1Morewineplease · 28/05/2015 11:04

I'm going to agree with OPs here... Your dress looks fab for the wedding despite BMs being similar but it's an absolute NO-NO FROM me regarding your daughter's dress.. Way too BMy .

PtolemysNeedle · 28/05/2015 11:05

The bride is being a tad bridezilla in her reaction, but tbh I don't think it's too much to ask that guests don't wear white or put their daughters in bridesmaidy dresses.

It's quite a well known no no, so I'm more surprised that so many people think it's ok to wear white or cream to a wedding.

I'm not sure about your dress because that's not white so the one in the picture is fine if it's that colour, but you really need to put y our dd in something else.

Whiteshirt · 28/05/2015 11:06

She sounds ghastly, but you did give her the ammunition by going into enormous detail about both your outfits. It's like people who get annoyed when people are rude about their planned baby names, when they've told them they're planning to call their child Geronimo Ughtred as soon as they had the 20 week scan...

Do you actually want to attend this wedding? Because it sounds like massive faff. I'm going to a wedding this weekend, and I have no idea what I will be wearing, and probably won't decide until I get up that morning!

dailyfix · 28/05/2015 11:07

I think it's perfectly reasonable not to expect your guests to wear white or cream, shows little respect for tradition. But navy, absolutely not, there are going to loads of bridesmaids Wink.
Fair play to you op for looking for something else for your DD. It's nice that they've invited her now and it would be best not to offend. There are some cute cotton checked dresses about which would took cute & summery.

forago · 28/05/2015 11:09

I agree with the prevailing opinions - yours is fine, buy a nice statement necklaces, high shoes, coloured handbag etc to make it completly different form the bridesmaid dresses (which will be long surely?). Daughters one is to wedding'y though and I can kind if see why shed be annoyed. Buy a nice colourful dress from supermarket/H&M that she can wearvwithbthe Cardi. that's what id do. if she still moans, I wouldn't go. I wouldn't mention it to her again either. surely she has more important things to be doing at this point that checking what guests are planning to wear?

Athenaviolet · 28/05/2015 11:11

I just wouldn't put dd in such an impractical colour for a formal event that involves eating.

Doesn't she need a floral or similar summer dress for the season anyway?

FirstWeTakeManhattan · 28/05/2015 11:11

I couldn't care less what people wore to our wedding (which was a full church, sit down dinner formal one). It just does not bloody matter. I cannot believe that anyone gives a crap about this kind of thing.

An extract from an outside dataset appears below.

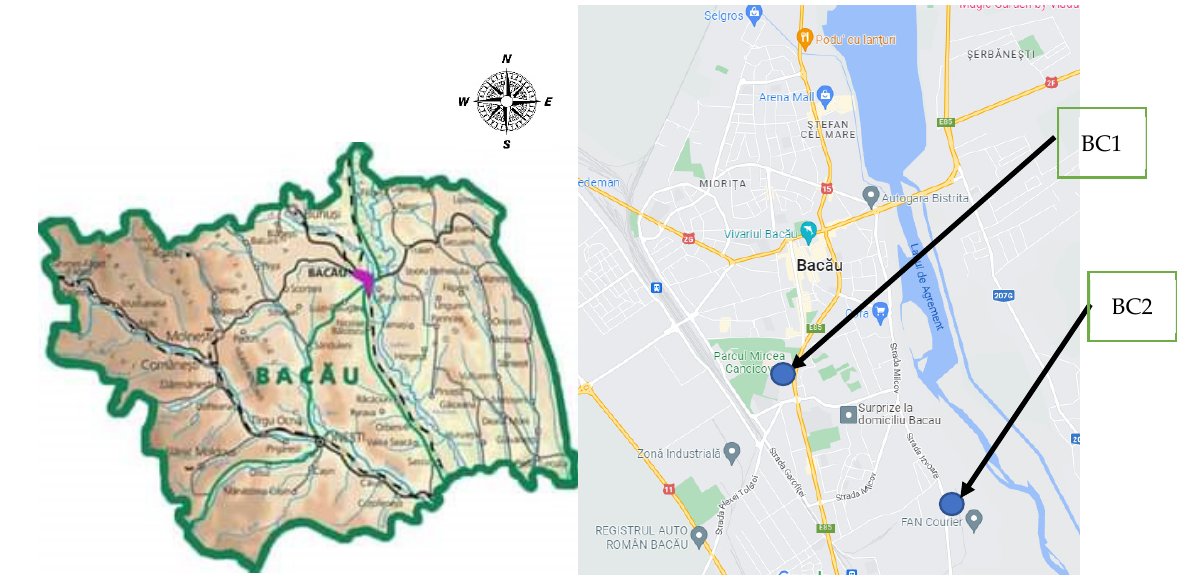
Figure 2. Location of air quality monitoring stations in Bacau County. Table 1. The description of the measurement points [12].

I would be really pissed off if someone told me what to wear in such a rude way. I probably would find a reason not to go if a 'friend' treated me like that to be honest.

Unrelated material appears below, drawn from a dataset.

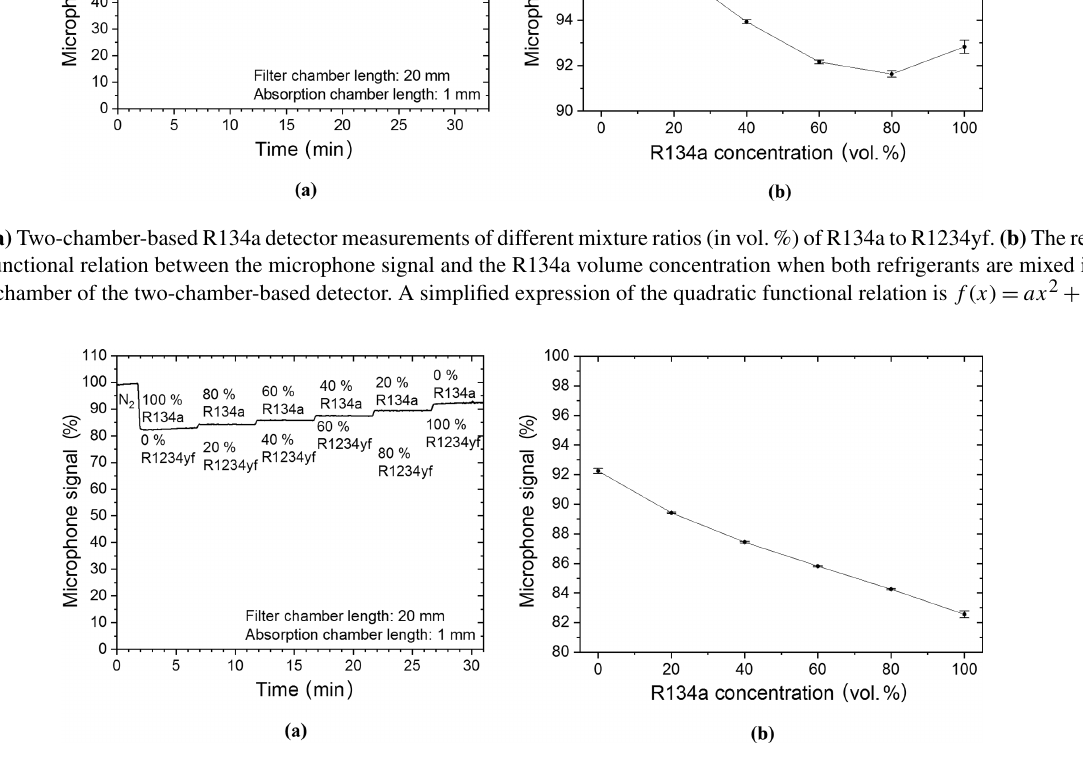
Figure 10. (a) Three-chamber-based R134a detector measurements of different mixture ratios (in vol.%) of R134a to R1234yf. (b) The resulting exponentially decaying relation between the microphone signal and the R134a volume concentration after reducing the cross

Momagain1 · 28/05/2015 11:13

Dont bother going. Dont indulge unreasonable behaviour. If she recovers from her bridezilla blinders, she will regret creating the situation that prompted your absence and your friendship will renew. If she doesnt, good riddance.

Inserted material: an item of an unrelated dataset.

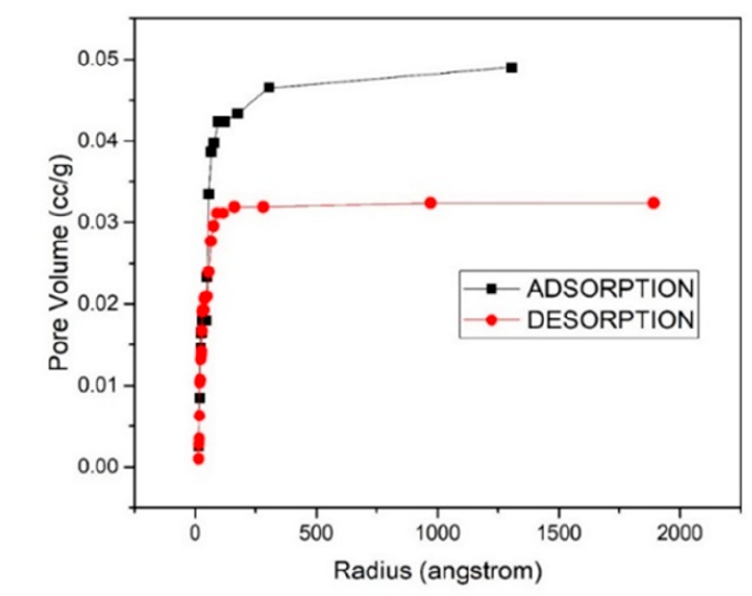
Figure 5. Adsorption-Desorption Curve 6% PVP.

LaurieMarlow · 28/05/2015 11:13

Mmm, she sounds like an ego driven maniac. Your dress looks absolutely fine to me. She can't expect to dictate to her guests to tune of banning blue!!!

I agree with the majority that you're on shakier ground with your DD dress. However, the accessories you describe would change the look significantly and it would be a shame for your DD not to get to wear her pretty frock. Not the most practical present to give, I reckon, but that's another issue.

I'd just wear them and be prepared for the nuclear fall out afterwards. She may calm that raging ego feel differently on the day. Or in the excitement, not even notice

fatlazymummy · 28/05/2015 11:13

The 2nd dress for your daughter looks fine to me. If she's not really into wearing dresses then I would save your money and dress her in that.You can add some pretty hair accessories and shoes to dress it up a bit more.
As a general rule (and if you just want one dress to wear for weddings) a patterned or floral dress in quite bright colours works well. Nearly all bridesmaids dresses are one colour, so you know you're not going to run the risk of looking the same.